:: Working data ::
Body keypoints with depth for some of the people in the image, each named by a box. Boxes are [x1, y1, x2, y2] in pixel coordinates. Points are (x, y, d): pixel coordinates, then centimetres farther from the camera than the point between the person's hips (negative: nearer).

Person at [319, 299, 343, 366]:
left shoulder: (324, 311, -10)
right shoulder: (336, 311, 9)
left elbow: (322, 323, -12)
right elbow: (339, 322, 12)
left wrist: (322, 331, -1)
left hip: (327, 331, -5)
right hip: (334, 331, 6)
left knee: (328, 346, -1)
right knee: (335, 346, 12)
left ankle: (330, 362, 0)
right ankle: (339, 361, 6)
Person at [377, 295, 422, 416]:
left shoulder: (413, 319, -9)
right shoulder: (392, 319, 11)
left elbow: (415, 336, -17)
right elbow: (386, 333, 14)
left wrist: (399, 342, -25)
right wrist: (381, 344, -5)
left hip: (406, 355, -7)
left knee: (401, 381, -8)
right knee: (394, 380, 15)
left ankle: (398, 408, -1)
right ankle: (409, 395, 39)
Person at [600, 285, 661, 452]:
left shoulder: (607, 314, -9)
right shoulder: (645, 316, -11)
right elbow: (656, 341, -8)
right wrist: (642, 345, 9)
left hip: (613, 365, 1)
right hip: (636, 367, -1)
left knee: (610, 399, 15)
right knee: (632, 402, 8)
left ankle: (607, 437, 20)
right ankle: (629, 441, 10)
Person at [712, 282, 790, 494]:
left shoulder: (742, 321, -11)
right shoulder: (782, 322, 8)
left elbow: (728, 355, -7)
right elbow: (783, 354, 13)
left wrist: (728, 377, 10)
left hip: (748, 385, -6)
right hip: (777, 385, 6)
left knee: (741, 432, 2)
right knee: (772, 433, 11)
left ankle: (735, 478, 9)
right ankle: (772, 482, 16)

:: Assignment ::
Nothing but the lines from the one containing "left shoulder: (607, 314, -9)" through the last line of the listing should be output, each exactly as written.

:: Solution to this exercise ::
left shoulder: (607, 314, -9)
right shoulder: (645, 316, -11)
right elbow: (656, 341, -8)
right wrist: (642, 345, 9)
left hip: (613, 365, 1)
right hip: (636, 367, -1)
left knee: (610, 399, 15)
right knee: (632, 402, 8)
left ankle: (607, 437, 20)
right ankle: (629, 441, 10)
Person at [712, 282, 790, 494]:
left shoulder: (742, 321, -11)
right shoulder: (782, 322, 8)
left elbow: (728, 355, -7)
right elbow: (783, 354, 13)
left wrist: (728, 377, 10)
left hip: (748, 385, -6)
right hip: (777, 385, 6)
left knee: (741, 432, 2)
right knee: (772, 433, 11)
left ankle: (735, 478, 9)
right ankle: (772, 482, 16)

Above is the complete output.